** Opening DATA TO USE block **

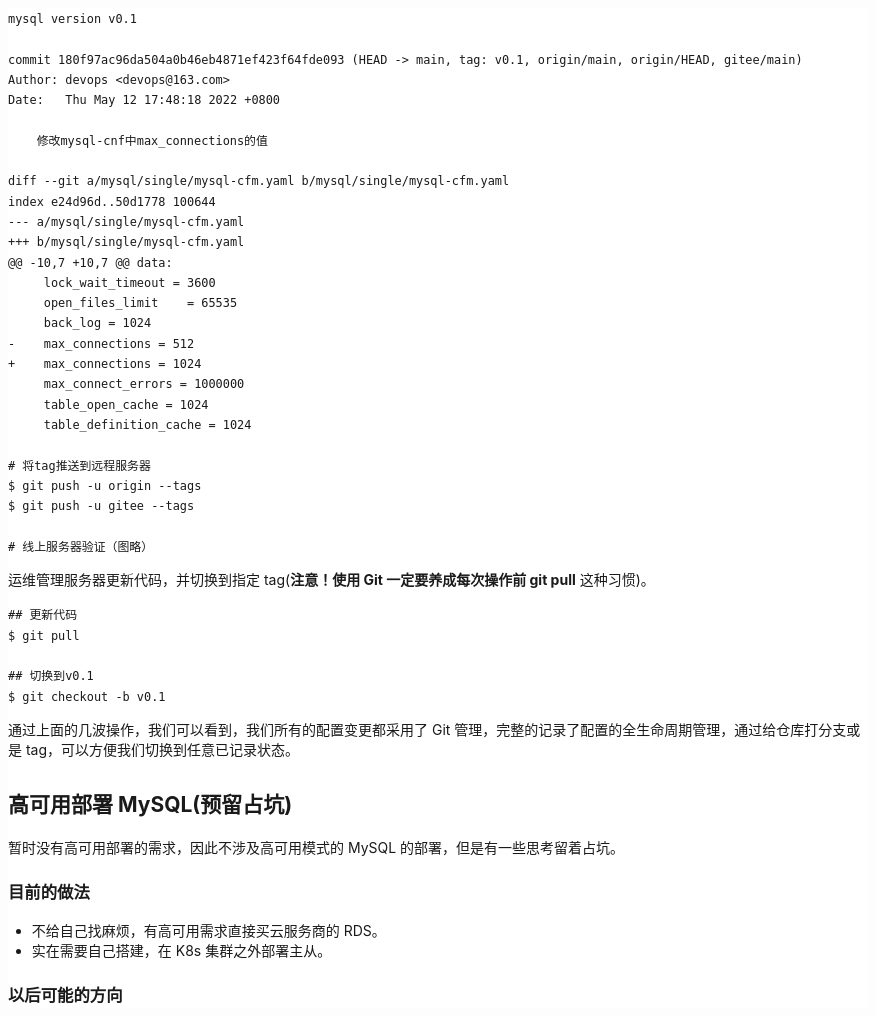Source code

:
 ```shell
mysql version v0.1

commit 180f97ac96da504a0b46eb4871ef423f64fde093 (HEAD -> main, tag: v0.1, origin/main, origin/HEAD, gitee/main)
Author: devops <devops@163.com>
Date:   Thu May 12 17:48:18 2022 +0800

    修改mysql-cnf中max_connections的值

diff --git a/mysql/single/mysql-cfm.yaml b/mysql/single/mysql-cfm.yaml
index e24d96d..50d1778 100644
--- a/mysql/single/mysql-cfm.yaml
+++ b/mysql/single/mysql-cfm.yaml
@@ -10,7 +10,7 @@ data:
     lock_wait_timeout = 3600
     open_files_limit    = 65535
     back_log = 1024
-    max_connections = 512
+    max_connections = 1024
     max_connect_errors = 1000000
     table_open_cache = 1024
     table_definition_cache = 1024
     
# 将tag推送到远程服务器
$ git push -u origin --tags
$ git push -u gitee --tags

# 线上服务器验证（图略）
```

运维管理服务器更新代码，并切换到指定 tag(**注意！使用 Git 一定要养成每次操作前 git pull** 这种习惯)。

```shell
## 更新代码
$ git pull

## 切换到v0.1
$ git checkout -b v0.1
```

通过上面的几波操作，我们可以看到，我们所有的配置变更都采用了 Git 管理，完整的记录了配置的全生命周期管理，通过给仓库打分支或是 tag，可以方便我们切换到任意已记录状态。

## 高可用部署 MySQL(预留占坑)

暂时没有高可用部署的需求，因此不涉及高可用模式的 MySQL 的部署，但是有一些思考留着占坑。

### 目前的做法

- 不给自己找麻烦，有高可用需求直接买云服务商的 RDS。
- 实在需要自己搭建，在 K8s 集群之外部署主从。

### 以后可能的方向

** Closing DATA TO USE block **

**WHAT TO DO**
Using the records above, say how many lines contain the string "gitee"; offer no other text.

**FINISHED TASK**
2